AI Safety

Surgeon warns AI erodes scientific self-correction with fabricated references

28.6%–91.4% of LLM-generated references are fabricated, says new study.

Deep Dive

Pediatric surgeon Tuyen Tran proposes a troubling hypothesis: science's self-correction mechanism is eroding in the age of AI. In a preprint published on OSF, he identifies four conditions that historically enabled evidence-based medicine—independent evaluation (peer review), methodological plurality, traceability, and epistemic friction—and shows how each is being undermined. AI dramatically reduces the workload for synthesizing research (months compressed into days), making it harder to audit conclusions. The opacity of LLM 'reasoning' breaks traceability, while a growing 'monoculture' of AI-assisted methods reduces plurality. Most critically, the independence between those who generate research and those who evaluate it collapses when both use the same AI tools.

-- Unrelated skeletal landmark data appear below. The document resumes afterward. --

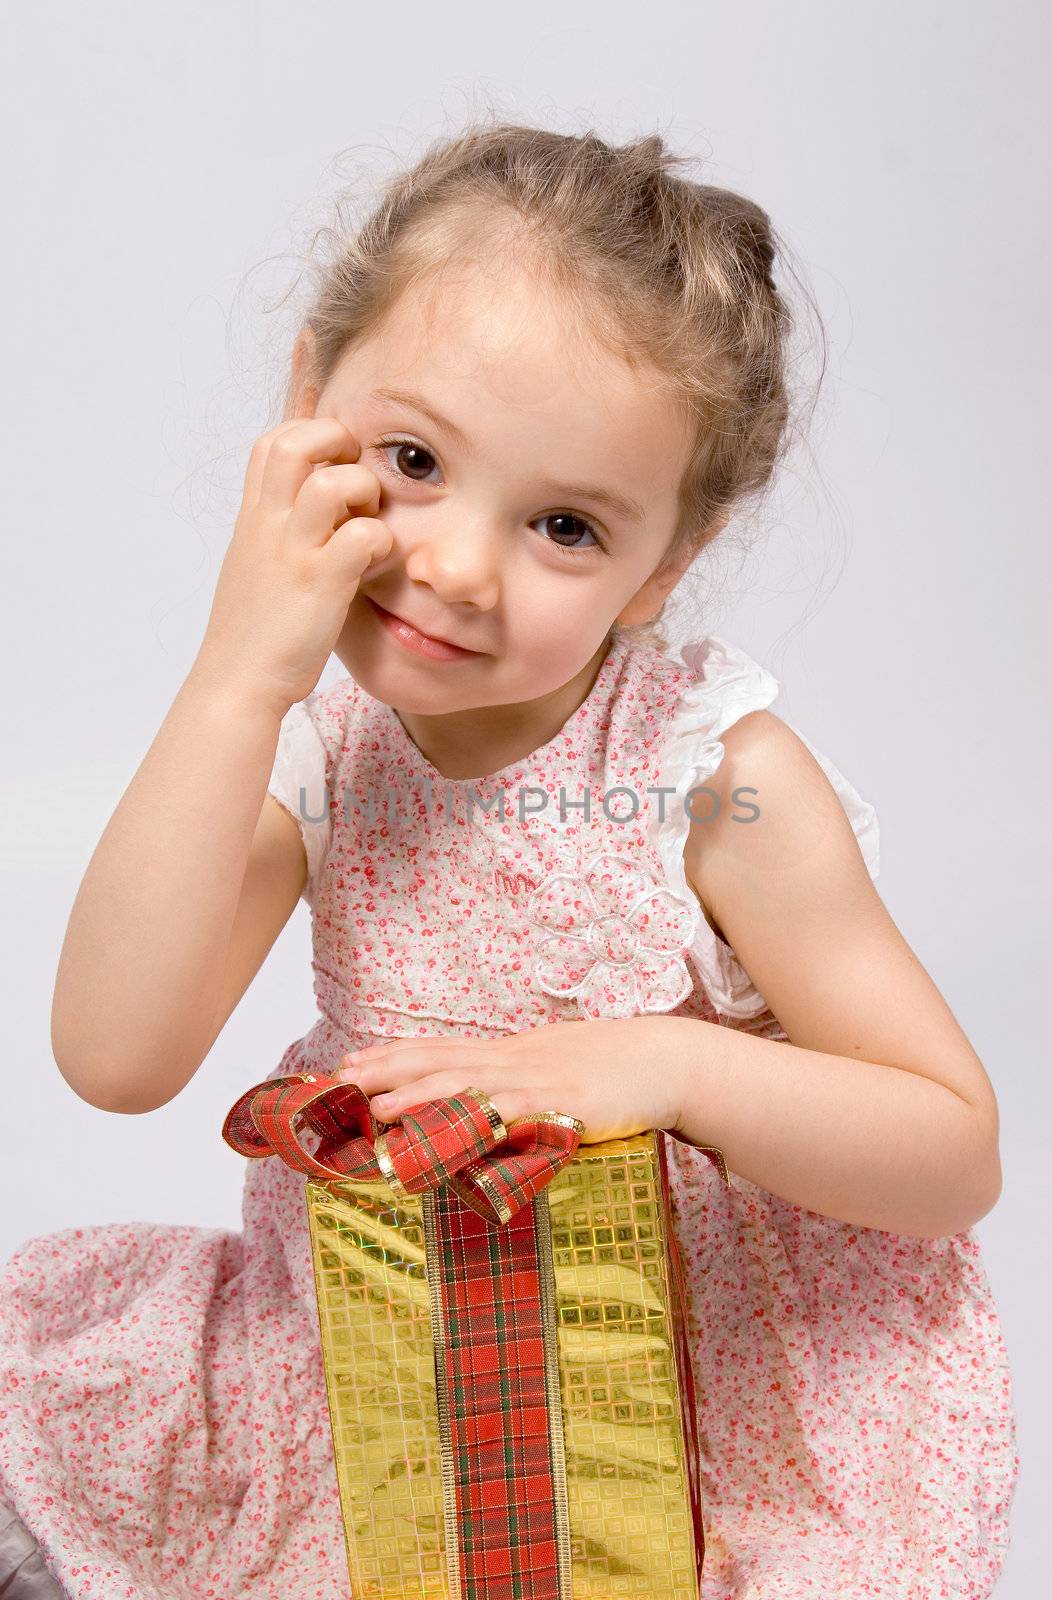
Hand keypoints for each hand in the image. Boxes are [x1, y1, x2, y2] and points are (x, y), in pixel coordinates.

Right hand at [193, 416, 393, 715]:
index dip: (309, 431)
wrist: (237, 683)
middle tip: (356, 478)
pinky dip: (379, 539)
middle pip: (294, 443)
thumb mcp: (255, 565)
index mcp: (253, 519)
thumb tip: (304, 506)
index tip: (335, 458)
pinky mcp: (320, 584)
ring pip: (332, 483)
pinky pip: (362, 535)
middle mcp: (268, 526)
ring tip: (367, 521)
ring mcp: (293, 553)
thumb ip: (276, 530)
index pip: (271, 442)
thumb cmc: (254, 632)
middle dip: (336, 443)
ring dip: (363, 492)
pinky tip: (375, 561)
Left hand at [334, 1017, 687, 1144]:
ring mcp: (534, 1078)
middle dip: (386, 1070)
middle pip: (438, 1059)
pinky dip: (478, 1117)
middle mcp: (512, 1059)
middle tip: (338, 1081)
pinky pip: (513, 1110)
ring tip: (378, 1106)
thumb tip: (485, 1110)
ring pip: (465, 1081)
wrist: (665, 1060)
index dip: (392, 1055)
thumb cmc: (614, 1071)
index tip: (348, 1063)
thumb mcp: (555, 1072)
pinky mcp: (561, 1101)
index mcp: (509, 1053)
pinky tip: (453, 1126)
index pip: (440, 1048)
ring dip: (418, 1093)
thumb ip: (519, 1089)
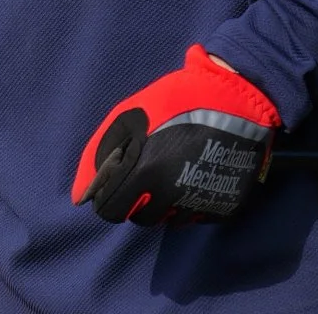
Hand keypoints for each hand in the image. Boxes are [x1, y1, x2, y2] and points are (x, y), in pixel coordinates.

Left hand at [72, 44, 280, 225]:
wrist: (238, 98)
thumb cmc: (177, 100)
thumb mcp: (129, 116)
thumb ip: (99, 155)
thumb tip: (79, 197)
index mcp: (144, 173)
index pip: (111, 212)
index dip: (109, 196)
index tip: (118, 181)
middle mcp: (171, 196)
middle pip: (140, 217)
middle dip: (137, 198)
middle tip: (149, 169)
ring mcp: (199, 204)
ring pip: (168, 219)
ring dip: (165, 201)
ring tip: (174, 167)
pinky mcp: (224, 207)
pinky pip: (195, 216)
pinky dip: (191, 201)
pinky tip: (196, 173)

Empirical signals back the claim: 28.6%–91.4% of LLM-generated references in systematic-review assistance are fabricated; only 6% of published AI models in paediatric surgery are both interpretable and externally validated; and an audit of 2,271 evidence syntheses (2017–2024) documents automation spreading across search, screening, and extraction. Tran terms this syndrome 'epistemic immunodepression'—a passive weakening through scale, opacity, and lost independence. Current governance cannot detect structural failure modes. He calls for verifiable fixes: a research record, an AI logbook, evidence-pyramid recalibration, and peer-review AI accountability. The stakes are stark: a journal can retract a paper, but a surgeon cannot reverse a decision already executed on a child.

Key Points
  • 28.6%–91.4% of LLM-generated references in systematic-review assistance are fabricated.
  • Only 6% of published AI models in pediatric surgery are both interpretable and externally validated.
  • An audit of 2,271 evidence syntheses (2017–2024) shows automation spreading across search, screening, and extraction.

Why It Matters

Eroding scientific self-correction risks irreversible harm—especially in surgery where retractions can't undo decisions on patients.